Cerebral infarction was elucidated clearly by triphenyl-tetrazolium chloride stain 2 h after reperfusion and 2 h of MCA occlusion, but not immediately after 2 h of MCA occlusion. Because triphenyltetrazolium chloride is reduced by dehydroxygenase enzymes in viable cells, the enzymatic function seems to be abolished within 2 h of reperfusion. Conversely, 40 min of MCA occlusion produced a moderate damage in the telecepharon after 72 h, and the degree of the morphologic damage is consistent with that in a previous study that showed delayed damage by transient MCA occlusion. These findings indicate that the functional damage of the neuron precedes the morphologic change after transient ischemia. Changes in the turnover of the monoaminergic systems by dexamethasone may exert deleterious influences on both aspects.

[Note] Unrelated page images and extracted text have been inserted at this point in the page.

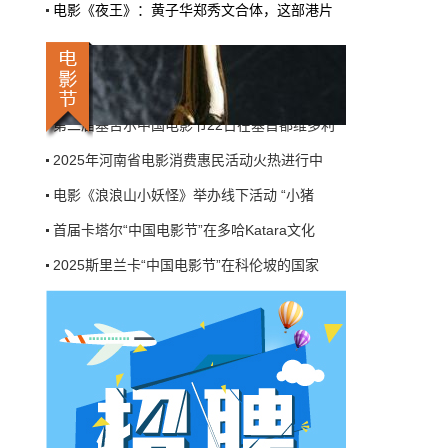
电影《夜王》：黄子华郑秀文合体，这部港片
机率比去年腰斩"，有人说"演员片酬从日薪800
2025斯里兰卡“中国电影节”在科伦坡的国家
掉到300都没人接"。最诛心的一条是："我们拍
三天的东西，AI一天出八集，还比你好看…
第八届浙江国际青年电影周创投与你相约杭州
本网原创
6月27日 10:01:00
莫斯科国际电影周启幕——21国代表齐聚一堂
第二届塞舌尔中国电影节22日在塞首都维多利
9万块银幕，全年只卖400亿：电影院的
钱去哪了？
2025年河南省电影消费惠民活动火热进行中
近80部中外影片，革命历史、喜剧、科幻、动
电影《浪浪山小妖怪》举办线下活动 “小猪
画，类型挺全。刘烨的《四渡》、皮克斯的
《玩具总动员5》、谢苗的《火遮眼》，该有的
首届卡塔尔“中国电影节”在多哈Katara文化
牌都亮出来了。
2025斯里兰卡“中国电影节”在科伦坡的国家
本网原创
6月27日 10:01:00
第八届浙江国际青年电影周创投与你相约杭州
7万部AI短剧一夜下架，广电总局这次是
莫斯科国际电影周启幕——21国代表齐聚一堂
动真格的
第二届塞舌尔中国电影节22日在塞首都维多利
6月24日，广电总局官网挂出了一份文件。没
有发布会，没有吹风会。就这么安安静静地，
2025年河南省电影消费惠民活动火热进行中
把《微短剧发展管理办法（征求意见稿）》摆
到了所有人面前。
电影《浪浪山小妖怪》举办线下活动 “小猪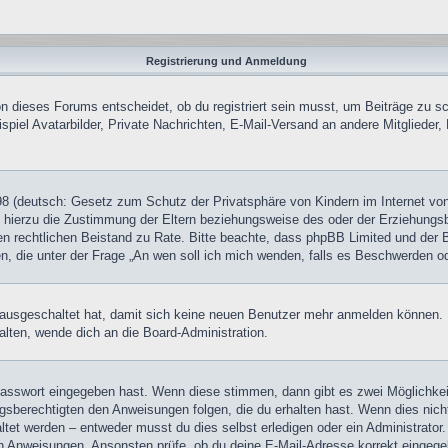
Registrierung und Anmeldung
 dieses Forums entscheidet, ob du registriert sein musst, um Beiträge zu schre
piel Avatarbilder, Private Nachrichten, E-Mail-Versand an andere Mitglieder, 
8 (deutsch: Gesetz zum Schutz der Privatsphäre von Kindern im Internet von 
hierzu die Zustimmung der Eltern beziehungsweise des oder der Erziehungsber
 einen rechtlichen Beistand zu Rate. Bitte beachte, dass phpBB Limited und de
chen, die unter der Frage „An wen soll ich mich wenden, falls es Beschwerden 
tt ausgeschaltet hat, damit sich keine neuen Benutzer mehr anmelden können
alten, wende dich an die Board-Administration.
 Passwort eingegeben hast. Wenn diese stimmen, dann gibt es zwei Möglichk
ngsberechtigten den Anweisungen folgen, die du erhalten hast. Wenn dies nicht 
et werden – entweder musst du dies selbst erledigen oder ein Administrator. Be
nen Anweisungen. Ansonsten prüfe, ob du deine E-Mail-Adresse korrekt eingeg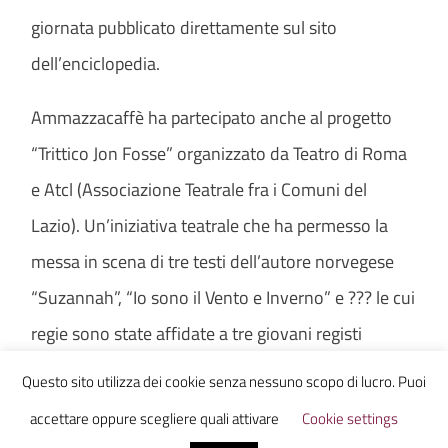
giornata pubblicato direttamente sul sito
dell’enciclopedia.
Ammazzacaffè ha partecipato anche al progetto
“Trittico Jon Fosse” organizzato da Teatro di Roma
e Atcl (Associazione Teatrale fra i Comuni del
Lazio). Un’iniziativa teatrale che ha permesso la
messa in scena di tre testi dell’autore norvegese
“Suzannah”, “Io sono il Vento e Inverno” e ??? le cui
regie sono state affidate a tre giovani registi
italiani, rispettivamente Thea Dellavalle,
Questo sito utilizza dei cookie senza nessuno scopo di lucro. Puoi
Alessandro Greco e Vincenzo Manna. Ringraziamo
accettare oppure scegliere quali attivare
Cookie settings
particolarmente Isabella Di Cola per averci fatto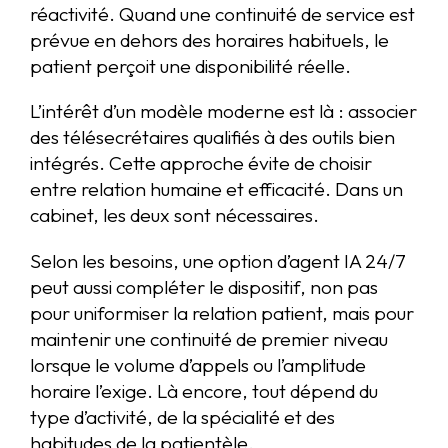
réactivité. Quand une continuité de service est
prévue en dehors des horaires habituels, le
patient perçoit une disponibilité réelle.
L’intérêt d’un modèle moderne est là : associer
des télésecrétaires qualifiés à des outils bien
intégrés. Cette approche évite de choisir
entre relation humaine et efficacité. Dans un
cabinet, les deux sont nécessaires.
Selon les besoins, une option d’agent IA 24/7
peut aussi compléter le dispositif, non pas
pour uniformiser la relation patient, mais pour
maintenir une continuité de premier niveau
lorsque le volume d’appels ou l’amplitude
horaire l’exige. Là encore, tout dépend du
type d’activité, de la spécialité et des
habitudes de la patientèle.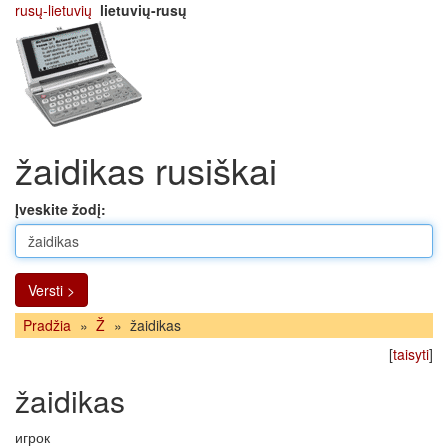
rusų-lietuvių
lietuvių-rusų
žaidikas rusiškai
Įveskite žodį:
Versti >
Pradžia
»
Ž
»
žaidikas
[
taisyti
]
žaidikas
игрок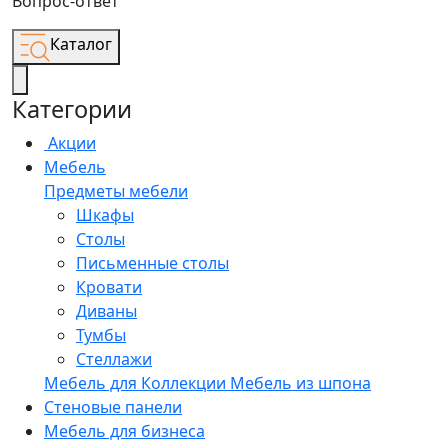
Вопрос-ответ
Каталог
Категории
Акции
Мебель
Предметы мебели
Шкафы
Столы
Письменные столы
Кровати
Диваны
Тумбы
Стеллажи
Мебель для
Коллекции
Мебель из шпона
Стеновые панели
Мебель для бизнеса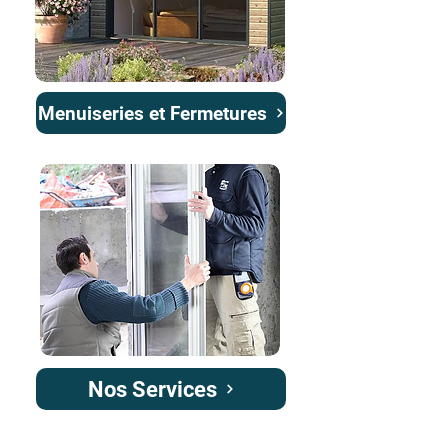
Menuiseries et Fermetures
Nos Services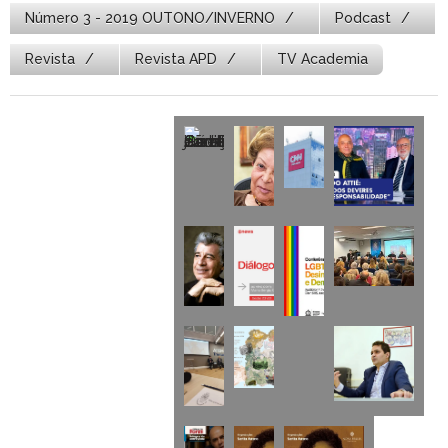
Número 3 - 2019 OUTONO/INVERNO
Podcast
Revista
Revista APD
TV Academia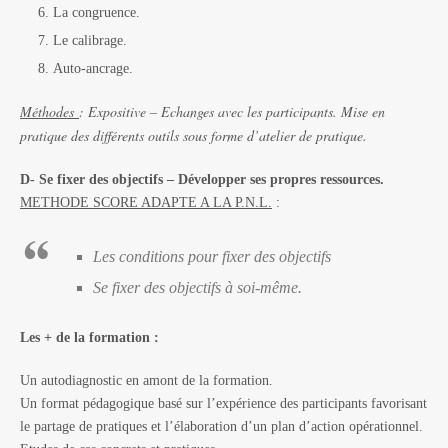
La congruence.
Le calibrage.
Auto-ancrage.
Méthodes
: Expositive – Echanges avec les participants. Mise en
pratique des différents outils sous forme d’atelier de pratique.
D- Se fixer des objectifs – Développer ses propres ressources.
METHODE SCORE ADAPTE A LA P.N.L.
:
Les conditions pour fixer des objectifs
Se fixer des objectifs à soi-même.
Les + de la formation :
Un autodiagnostic en amont de la formation.
Un format pédagogique basé sur l’expérience des participants favorisant
le partage de pratiques et l’élaboration d’un plan d’action opérationnel.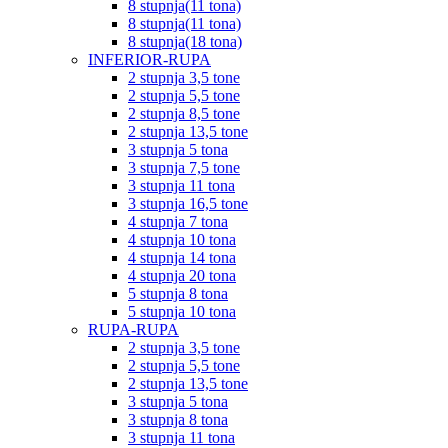
8 stupnja(11 tona)
8 stupnja(11 tona)
8 stupnja(18 tona)
INFERIOR-RUPA
2 stupnja 3,5 tone
2 stupnja 5,5 tone
2 stupnja 8,5 tone
2 stupnja 13,5 tone
3 stupnja 5 tona
3 stupnja 7,5 tone
3 stupnja 11 tona
3 stupnja 16,5 tone
4 stupnja 7 tona
4 stupnja 10 tona
4 stupnja 14 tona
4 stupnja 20 tona
5 stupnja 8 tona
5 stupnja 10 tona
RUPA-RUPA
2 stupnja 3,5 tone
2 stupnja 5,5 tone
2 stupnja 13,5 tone
3 stupnja 5 tona
3 stupnja 8 tona
3 stupnja 11 tona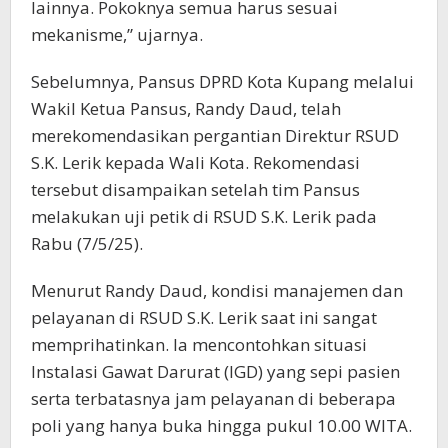
lainnya. Pokoknya semua harus sesuai
mekanisme,” ujarnya.
Sebelumnya, Pansus DPRD Kota Kupang melalui
Wakil Ketua Pansus, Randy Daud, telah
merekomendasikan pergantian Direktur RSUD
S.K. Lerik kepada Wali Kota. Rekomendasi
tersebut disampaikan setelah tim Pansus
melakukan uji petik di RSUD S.K. Lerik pada
Rabu (7/5/25).
Menurut Randy Daud, kondisi manajemen dan
pelayanan di RSUD S.K. Lerik saat ini sangat
memprihatinkan. Ia mencontohkan situasi
Instalasi Gawat Darurat (IGD) yang sepi pasien
serta terbatasnya jam pelayanan di beberapa
poli yang hanya buka hingga pukul 10.00 WITA.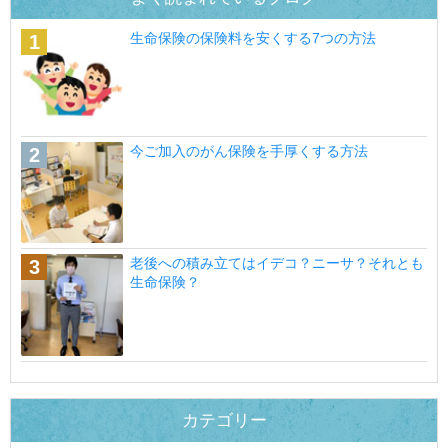
生命保険の保険料を安くする7つの方法
今ご加入のがん保険を手厚くする方法
老後への積み立てはイデコ？ニーサ？それとも
生命保険？
カテゴリー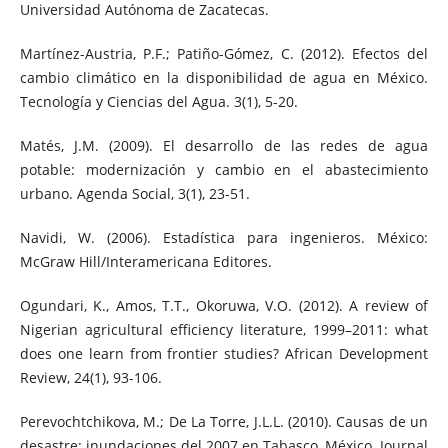
Universidad Autónoma de Zacatecas.
Martínez-Austria, P.F.; Patiño-Gómez, C. (2012). Efectos del
cambio climático en la disponibilidad de agua en México.
Tecnología y Ciencias del Agua. 3(1), 5-20.
Matés, J.M. (2009). El desarrollo de las redes de agua
potable: modernización y cambio en el abastecimiento
urbano. Agenda Social, 3(1), 23-51.
Navidi, W. (2006). Estadística para ingenieros. México:
McGraw Hill/Interamericana Editores.
Ogundari, K., Amos, T.T., Okoruwa, V.O. (2012). A review of
Nigerian agricultural efficiency literature, 1999–2011: what
does one learn from frontier studies? African Development
Review, 24(1), 93-106.
Perevochtchikova, M.; De La Torre, J.L.L. (2010). Causas de un
desastre: inundaciones del 2007 en Tabasco, México. Journal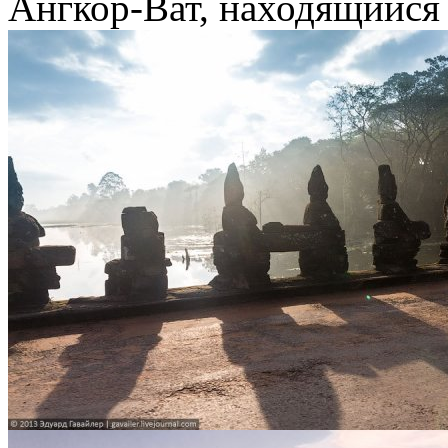
Ангкор-Ват, находящийся 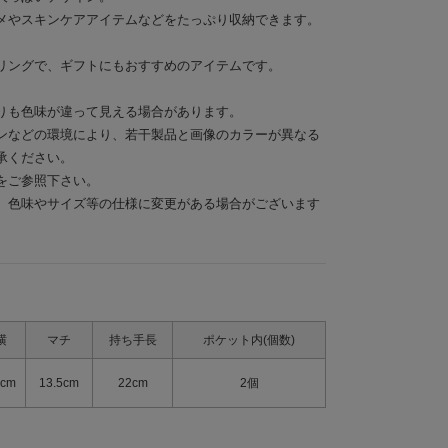
メやスキンケアアイテムなどをたっぷり収納できます。
リングで、ギフトにもおすすめのアイテムです。
りも色味が違って見える場合があります。
ンなどの環境により、若干製品と画像のカラーが異なる
承ください。
をご参照下さい。
、色味やサイズ等の仕様に変更がある場合がございます
横
マチ
持ち手長
ポケット内(個数)
0cm
13.5cm
22cm
2個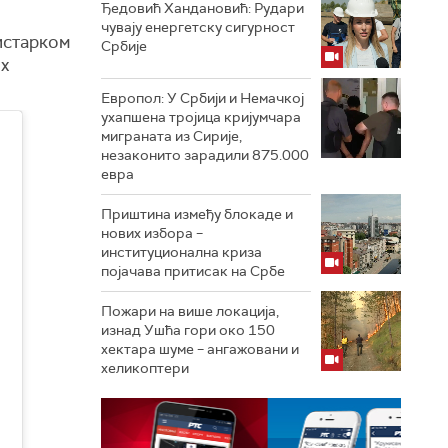
Ђедовић Хандановић: Рудари
чувају енергетску сигурност
истарком
Србије
их
Европол: У Србији и Немачкој
ухапшена тројица кријумчара
миграната из Сирије,
незаконито зарадили 875.000
евра
Приштина између блокаде и
нових избора –
институционална криза
појачава притисак на Србе
Пожари на више локација,
изнад Ушћа гори око 150
хектара шуме – ангажовани и
хеликоптери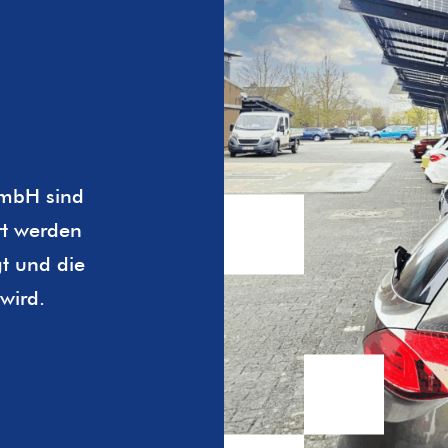
GmbH sind
ert werden
t und die
wird.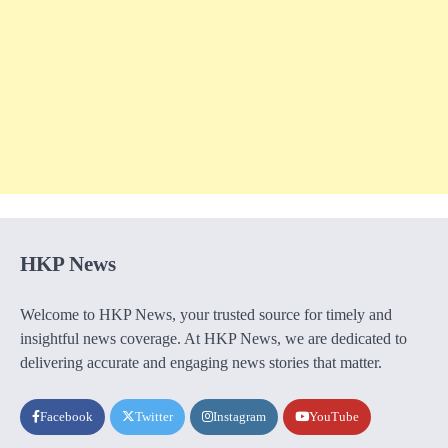
HKP News
Welcome to HKP News, your trusted source for timely and
insightful news coverage. At HKP News, we are dedicated to
delivering accurate and engaging news stories that matter.
Facebook
Twitter
Instagram
YouTube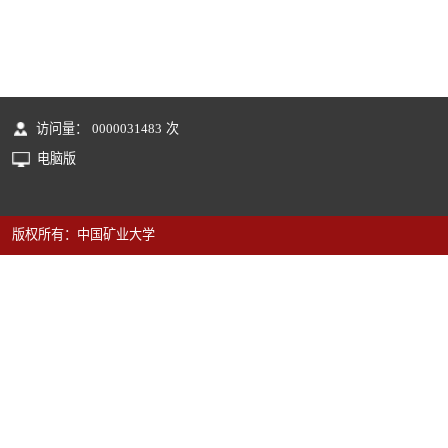
访问量：
0000031483
次
电脑版
版权所有：中国矿业大学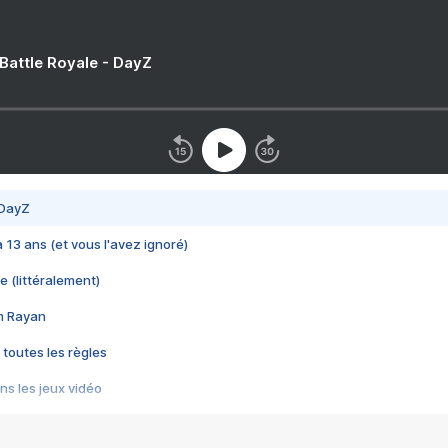
 Battle Royale - DayZ
 DayZ
 a 13 ans (et vous l'avez ignoré)
e (littéralement)
im Rayan
 toutes les règles
s les jeux vidéo
us choquant de Rockstar ? - Le scandale BULLY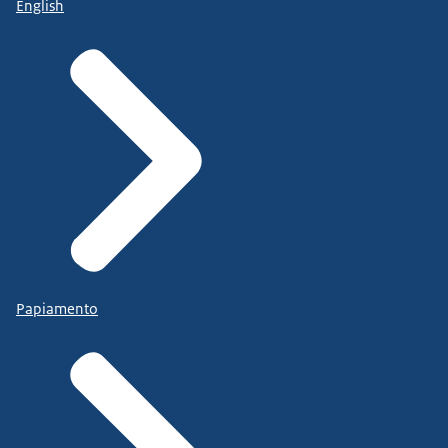
English
Papiamento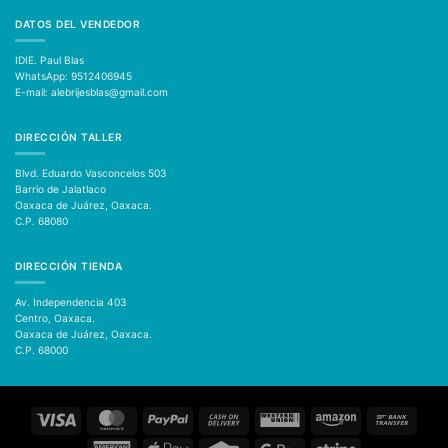
DATOS DEL VENDEDOR
IDIE. Paul Blas
WhatsApp: 9512406945
E-mail: alebrijesblas@gmail.com
DIRECCIÓN TALLER
Blvd. Eduardo Vasconcelos 503
Barrio de Jalatlaco
Oaxaca de Juárez, Oaxaca.
C.P. 68080
DIRECCIÓN TIENDA
Av. Independencia 403
Centro, Oaxaca.
Oaxaca de Juárez, Oaxaca.
C.P. 68000
Visa
MasterCard
PayPal
Cash
Western
Amazon
Bank
On
Union
Transfer
Delivery
American
Apple
Credit
Google
Stripe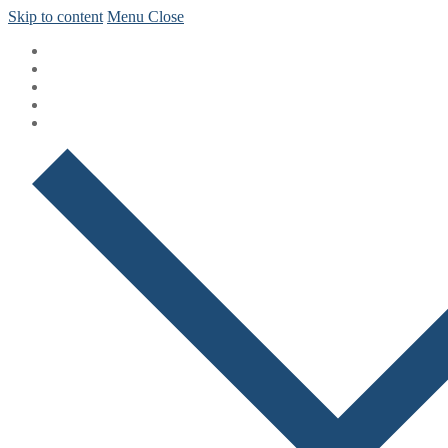
Skip to content
Menu
Close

Glucocorticoids increase the plasma concentration of glucose, and hyperglycemia exacerbates ischemic neuronal injury. This aggravation is speculated to be a result of the intraneuronal lactic acidosis associated with enhanced anaerobic glucose metabolism. However, in the current study, the plasma concentration of glucose did not differ between the saline- and the dexamethasone-treated group. Therefore, it is not likely that hyperglycemia affected the infarct size and the histologic outcome, although the current value represents a state immediately after occlusion. Another element specific to dexamethasone besides hyperglycemia seems to have provided the deleterious effect. The inhibition of glucose uptake, protein synthesis, and cell division are conceivable as mechanisms of the acute effect of dexamethasone, whereas chronic administration may harm neurons by modifying nucleic acids through steroid receptors in the nucleus. In our previous studies, dexamethasone facilitated the release of glutamate in ischemia and enhanced the intracellular Ca2+increase in the gerbil hippocampus, both of which are regarded as crucial factors in the development of ischemic neuronal damage. [35,36]Because the cerebral cortex and the striatum are innervated by monoaminergic neurons and glutamate fibers, changes in the monoaminergic systems that we elucidated in the current study may be involved in the outcome.
In conclusion, we observed the suppression of the inhibitory serotonergic system and the facilitation of the excitatory dopaminergic system after dexamethasone treatment. These changes in monoaminergic systems may be a mechanism by which dexamethasone aggravates ischemic neuronal injury.